[Start of Attachment]

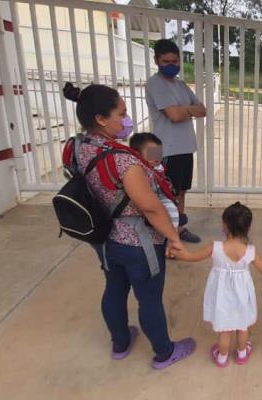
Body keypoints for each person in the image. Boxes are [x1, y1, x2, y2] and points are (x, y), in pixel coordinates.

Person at [61, 82, 196, 370]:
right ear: (101, 119)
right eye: (121, 113)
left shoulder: (78, 147)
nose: (126, 119)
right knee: (149, 298)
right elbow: (149, 207)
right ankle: (164, 352)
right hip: (137, 242)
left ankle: (120, 343)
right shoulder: (122, 160)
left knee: (114, 288)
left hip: (104, 238)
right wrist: (173, 237)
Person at [173, 202, 262, 368]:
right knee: (242, 325)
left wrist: (177, 252)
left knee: (225, 329)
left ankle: (222, 357)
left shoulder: (215, 247)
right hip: (242, 293)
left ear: (225, 225)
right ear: (248, 226)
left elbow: (191, 257)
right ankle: (242, 353)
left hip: (221, 294)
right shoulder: (250, 251)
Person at [146, 39, 206, 243]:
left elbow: (203, 109)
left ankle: (179, 228)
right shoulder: (155, 84)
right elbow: (174, 115)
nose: (172, 65)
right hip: (164, 149)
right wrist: (188, 109)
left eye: (175, 61)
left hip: (184, 147)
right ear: (156, 60)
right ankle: (166, 235)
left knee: (181, 190)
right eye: (166, 61)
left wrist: (185, 109)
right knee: (164, 193)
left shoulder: (180, 85)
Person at [129, 133, 179, 232]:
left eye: (158, 153)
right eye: (151, 153)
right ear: (137, 154)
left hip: (160, 198)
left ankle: (171, 233)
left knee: (171, 211)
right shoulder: (136, 170)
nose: (156, 157)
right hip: (145, 203)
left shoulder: (159, 167)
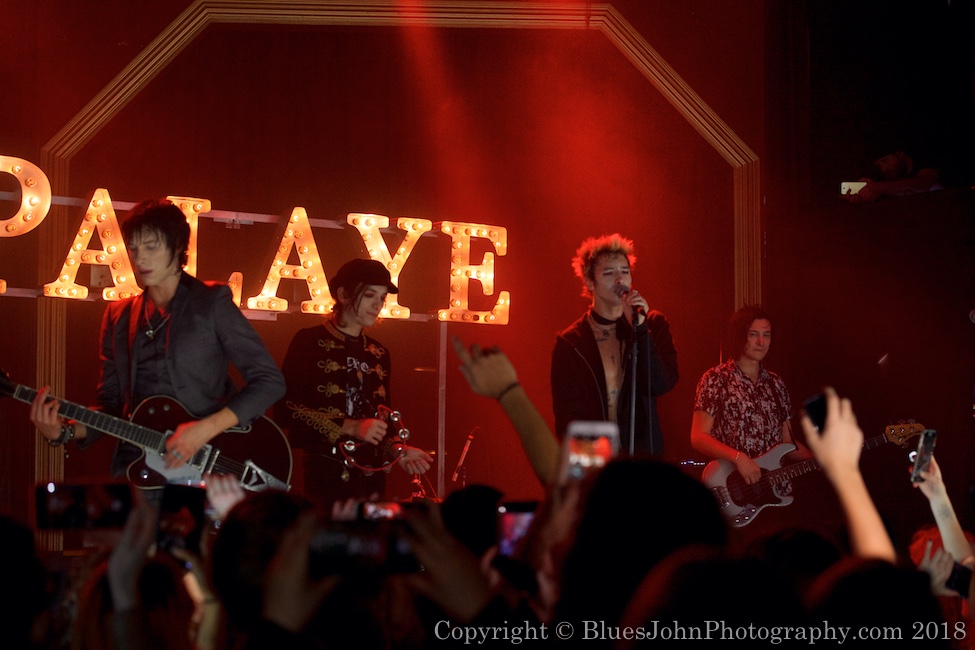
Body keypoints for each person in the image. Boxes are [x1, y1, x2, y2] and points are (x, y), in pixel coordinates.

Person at [29, 199, 286, 494]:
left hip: (208, 467)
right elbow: (112, 407)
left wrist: (204, 429)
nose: (140, 259)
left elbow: (270, 382)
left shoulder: (210, 302)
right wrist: (63, 431)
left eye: (151, 247)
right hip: (139, 469)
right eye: (134, 248)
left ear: (178, 246)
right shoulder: (118, 316)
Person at [276, 258, 432, 512]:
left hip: (372, 482)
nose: (378, 305)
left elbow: (382, 421)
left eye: (382, 298)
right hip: (323, 479)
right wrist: (350, 426)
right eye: (370, 295)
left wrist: (397, 450)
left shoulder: (379, 353)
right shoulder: (309, 342)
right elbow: (287, 410)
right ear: (344, 294)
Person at [550, 233, 678, 457]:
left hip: (642, 460)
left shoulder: (652, 325)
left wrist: (640, 330)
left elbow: (661, 383)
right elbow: (567, 415)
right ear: (590, 282)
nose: (620, 279)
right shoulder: (571, 342)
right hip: (596, 464)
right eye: (609, 273)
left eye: (625, 272)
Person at [690, 304, 812, 487]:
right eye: (753, 335)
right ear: (740, 336)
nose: (761, 342)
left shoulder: (776, 384)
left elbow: (787, 443)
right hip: (735, 488)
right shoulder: (716, 378)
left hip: (775, 490)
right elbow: (699, 437)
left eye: (766, 335)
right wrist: (738, 458)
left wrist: (816, 459)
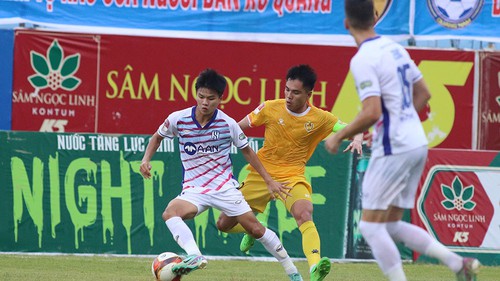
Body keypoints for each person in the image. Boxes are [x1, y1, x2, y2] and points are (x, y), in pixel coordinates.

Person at [324, 1, 481, 281]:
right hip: (416, 143)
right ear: (375, 17)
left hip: (395, 147)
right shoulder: (395, 48)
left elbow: (371, 111)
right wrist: (396, 122)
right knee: (392, 224)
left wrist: (338, 136)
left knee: (372, 228)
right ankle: (458, 264)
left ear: (346, 23)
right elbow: (424, 93)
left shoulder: (363, 58)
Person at [140, 68, 304, 281]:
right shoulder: (178, 119)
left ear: (220, 99)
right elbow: (157, 137)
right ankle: (195, 256)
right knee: (170, 213)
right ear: (195, 94)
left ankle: (293, 272)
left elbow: (248, 152)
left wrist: (269, 181)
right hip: (194, 188)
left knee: (255, 229)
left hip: (224, 187)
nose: (205, 102)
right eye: (201, 97)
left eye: (211, 98)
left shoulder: (228, 124)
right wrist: (145, 159)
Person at [216, 64, 363, 281]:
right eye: (286, 90)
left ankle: (315, 267)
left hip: (292, 177)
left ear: (308, 94)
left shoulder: (320, 118)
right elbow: (237, 128)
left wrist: (358, 138)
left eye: (295, 92)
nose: (288, 96)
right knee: (223, 224)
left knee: (304, 214)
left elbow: (353, 128)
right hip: (260, 174)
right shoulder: (269, 108)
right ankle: (253, 229)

[End of Attachment]

## Exercise instructions
An exact copy of the entries, minus the pictures, is what to return.

## Answer for this exercise
Body keypoints for each person in the image. Boxes are [x1, y1, x2, y2] and points are (x, y), in pixel coordinates.

Person at [61, 82, 196, 370]:
right ear: (101, 119)
right eye: (121, 113)
left shoulder: (78, 147)
nose: (126, 119)
right knee: (149, 298)
right elbow: (149, 207)
right ankle: (164, 352)
right hip: (137, 242)
left ankle: (120, 343)
right shoulder: (122, 160)
left knee: (114, 288)
left hip: (104, 238)
right wrist: (173, 237)
Person at [173, 202, 262, 368]:
right knee: (242, 325)
left wrist: (177, 252)
left knee: (225, 329)
left ankle: (222, 357)
left shoulder: (215, 247)
right hip: (242, 293)
left ear: (225, 225)
right ear: (248, 226)
left elbow: (191, 257)
right ankle: (242, 353)
left hip: (221, 294)
right shoulder: (250, 251)
Person at [146, 39, 206, 243]:
left elbow: (203, 109)
left ankle: (179, 228)
right shoulder: (155, 84)
right elbow: (174, 115)
nose: (172, 65)
right hip: (164, 149)
right wrist: (188, 109)
left eye: (175, 61)
left hip: (184, 147)
right ear: (156, 60)
right ankle: (166, 235)
left knee: (181, 190)
right eye: (166, 61)
left wrist: (185, 109)
right knee: (164, 193)
left shoulder: (180, 85)
Person at [129, 133, 179, 232]:
left eye: (158, 153)
right eye: (151, 153)
right ear: (137, 154)
left hip: (160, 198)
left ankle: (171, 233)
left knee: (171, 211)
right shoulder: (136, 170)
nose: (156, 157)
right hip: (145, 203)
left shoulder: (159, 167)
Body keypoints for each person in the image. Boxes are [x1, y1, x2, y2] and points are (x, y), in pixel coordinates.

Person at [29, 199, 286, 494]:
left hip: (208, 467)
right elbow: (112, 407)
left wrist: (204, 429)
nose: (140, 259)
left elbow: (270, 382)
left shoulder: (210, 302)
right wrist: (63, 431)
left eye: (151, 247)
right hip: (139, 469)
right eye: (134, 248)
left ear: (178, 246)
right shoulder: (118, 316)
Person at [276, 258, 432, 512]:
left hip: (372, 482)
nose: (378, 305)
left elbow: (382, 421)
left eye: (382, 298)
right hip: (323, 479)
right wrist: (350, 426)
right eye: (370, 295)
left wrist: (397, 450)
left shoulder: (379, 353)
right shoulder: (309, 342)
right elbow: (287, 410)
right ear: (344, 294)
Person at [550, 233, 678, 457]:
left hip: (642, 460)
left shoulder: (652, 325)
left wrist: (640, 330)
left elbow: (661, 383)
right elbow: (567, 415)
right ear: (590, 282)
nose: (620, 279)
right shoulder: (571, 342)
right hip: (596, 464)
right eye: (609, 273)
left eye: (625, 272)
Person at [690, 304, 812, 487]:
right eye: (753, 335)
right ear: (740, 336)
nose: (761, 342)
left shoulder: (776, 384)
left elbow: (787, 443)
right hip: (735, 488)
right shoulder: (716, 378)
left hip: (775, 490)
right elbow: (699, 437)
left eye: (766, 335)
right wrist: (738, 458)
left wrist: (816, 459)
Body keypoints for each person in the image. Boxes are [x1, y1, x2, y2] and points are (x, y), in pixel coordinates.

Person at [324, 1, 481, 281]:
right hip: (416, 143)
right ear: (375, 17)
left hip: (395, 147)
right shoulder: (395, 48)
left elbow: (371, 111)
right wrist: (396, 122)
right knee: (392, 224)
left wrist: (338, 136)
left knee: (372, 228)
right ankle: (458, 264)
left ear: (346, 23)
right elbow: (424, 93)
left shoulder: (363, 58)
Person at [140, 68, 304, 281]:
right shoulder: (178, 119)
left ear: (220, 99)
right elbow: (157, 137)
right ankle: (195, 256)
right knee: (170, 213)
right ear: (195, 94)
left ankle: (293, 272)
left elbow: (248, 152)
left wrist: (269, 181)
right hip: (194, 188)
left knee: (255, 229)
left hip: (224, 187)
nose: (205, 102)
right eye: (201, 97)
left eye: (211, 98)
left shoulder: (228, 124)
right wrist: (145, 159)
Person at [216, 64, 363, 281]:
right eye: (286, 90)
left ankle: (315, 267)
left hip: (292, 177)
left ear: (308, 94)
left shoulder: (320, 118)
right elbow: (237, 128)
left wrist: (358, 138)
left eye: (295, 92)
nose: (288, 96)
right knee: (223, 224)
left knee: (304, 214)
left elbow: (353, 128)
right hip: (260, 174)
right shoulder: (269, 108)
right ankle: (253, 229)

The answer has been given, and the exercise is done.